- **YOUR ASSIGNMENT**
Continue the news article on the sniper attacks against the Shiite pilgrimage in Baghdad, beginning immediately after its final paragraph.

- **SELECTED EXCERPT**

::::::::::

Snipers Target Shiite March

Sectarian violence tears into a huge Baghdad pilgrimage, and at least 22 die. Officials call the event a success, citing a lack of mass casualties.

By Patrick J. McDonnell
Los Angeles Times, 21 August 2006

BAGHDAD — Gunmen took aim at multitudes of Shiite Muslim worshipers marching through this besieged capital Sunday, killing at least 22 and leaving hundreds injured in a vivid illustration of the sectarian violence driving Iraq toward open civil war.

Panicked pilgrims, including women in full-length black robes, scattered in terror as opportunistic gunmen fired from positions on rooftops, inside buildings and on the streets. Security officers and Shiite militiamen returned fire during rolling gun battles along the routes to the worshipers' destination, a major Shiite shrine.

Iraqi television showed images of pilgrims diving for cover behind parked cars and buildings as ambulances ferried off victims. Authorities reported that security forces killed several of the snipers.

Despite the gunplay, U.S. and Iraqi officials argued that a draconian weekend security clampdown, including a two-day ban on most vehicular traffic in the capital, helped avert a higher death toll as more than 1 million Shiites headed on foot to the shrine. No major attack was reported at the bustling holy site.

An Interior Ministry official labeled the security dragnet, which also included the posting of thousands of police officers and troops at the shrine and along its access roads, as "an extraordinary success," given the potential for mass casualties in the incendiary climate of contemporary Iraq.

Last year, almost 1,000 pilgrims were killed during a stampede sparked by fears of a suicide attack that culminated in a human crush on the Aima Bridge over the Tigris River. Many of the victims, including numerous women and children, were forced into the river and drowned.

This year, police closed the Aima Bridge and funneled worshipers to two other spans in a move aimed at dispersing the masses and providing greater protection.

The U.S. military praised the "comprehensive security plan" devised by Iraqi military and civil leaders.

"These acts against innocent civilians are deplorable, but Iraqi security forces did an excellent job in preventing more needless loss of innocent civilian lives," Army Maj. Gen. James D. Thurman, who leads American forces in Baghdad, said in a statement.

::::::::::

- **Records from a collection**
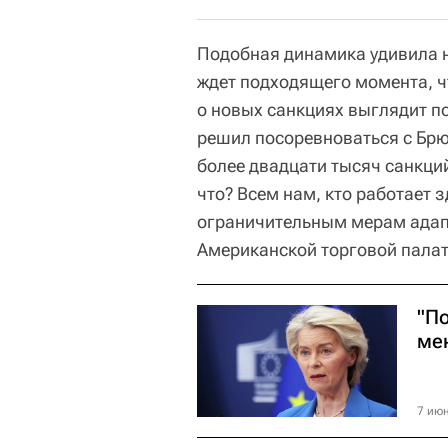
Подобная динамика удивила не
ждет подходящего момента, ч
о новых санкциях выглядит п
решил посоревноваться с Брю
более двадцати тысяч санкци
что? Всем нам, кто работает з
ограничительным мерам адап
Американской торговой пала
"По
ме
7 июн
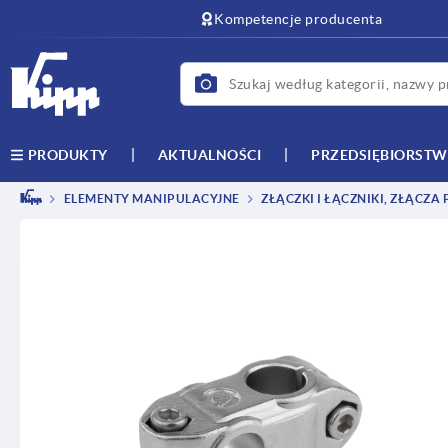
text.skipToContent
text.skipToNavigation
Kompetencje producenta
AKTUALNOŚCI
PRZEDSIĘBIORST
PRODUKTY
ELEMENTY MANIPULACYJNE
ZŁĄCZKI I ŁĄCZNIKI, ZŁĄCZA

::::::::::

- **WRITTEN ANSWER**
Officials cited the lack of car bombs and suicide strikes as significant accomplishments during the two-day religious ceremony, which attracted masses of faithful to the gold-domed shrine in the northern Baghdad neighborhood of Kadhimiya. Four mortar strikes were reported in the capital, an official said, but none was fatal.

Authorities set up checkpoints as far as three miles from the shrine and searched everyone entering the holy site for weapons and concealed suicide devices. Foot patrols hunted for clandestine launching pads used to fire mortar rounds and Katyusha rockets, staples of the insurgent arsenal.

Officials said those killed Sunday were shot en route to or from the shrine as they walked through neighborhoods populated mostly by Sunni Muslims, who are fighting the country's Shiite majority in an increasingly bloody internecine struggle. Many worshipers walked for miles, some barefoot, to pay homage to Musa al Kadhim, who died more than 1,200 years ago and is one of the 12 revered imams of the Shiite sect.

Gunmen shot and killed at least seven other pilgrims along a highway on Friday, officials said, before the vehicle ban went into effect.

Authorities said 302 people were injured during this year's pilgrimage, including gunshot victims and shrapnel casualties from mortar strikes. It appeared that many were hurt in other ways, such as falling while scrambling from the gunfire.

Baghdad, whose residents long boasted of religious tolerance, is increasingly a city of Sunni and Shiite enclaves. Many have left once-mixed neighborhoods for the relative safety of zones dominated by one or the other sect and patrolled by corresponding militiamen. Others have been forced out or killed.

But many pilgrims headed to the Kadhimiya shrine had no choice but to pass through largely Sunni districts brimming with resentment about the Shiite political domination that followed the U.S.-led ousting in 2003 of Saddam Hussein, a Sunni who favored his minority sect.

"I left my house at 10 p.m. because it is much safer and the weather is cooler," said Ali Hassan, 18, a laborer who arrived safely at the shrine in the predawn hours Sunday. "But this morning we heard some gunshots aimed at the pilgrims, and some were hit."

Hassan, who was uninjured, said he made the pilgrimage in honor of his older brother, Sadeq, who perished in the Tigris during last year's human stampede.

That a day in which almost two dozen people were shot dead could be labeled a security success is a reflection of the unforgiving gauge of today's Iraq, where as many as 100 civilians are killed daily in a vicious sectarian struggle.

Extraordinary security measures, such as those imposed this weekend and during last year's elections, have managed only to curb the bloodshed for concentrated periods.

"This year there are more visitors, and the process was more organized," said one pilgrim, Saad Jabiri, a 30-year-old shop owner and father of four who walked to the shrine but returned in an ambulance accompanying a friend hit by sniper fire.

"This is a challenge to the terrorists, the Saddamists and the occupiers," said Jabiri, lumping together both the Sunni-led insurgents and U.S. forces in a formulation common among residents of Sadr City, a radicalized Shiite stronghold where he and many other pilgrims reside.

Iraq's large-scale Shiite religious celebrations, banned or otherwise held in check during Hussein's rule, have become vivid symbols of the Shiite ascendancy in recent years.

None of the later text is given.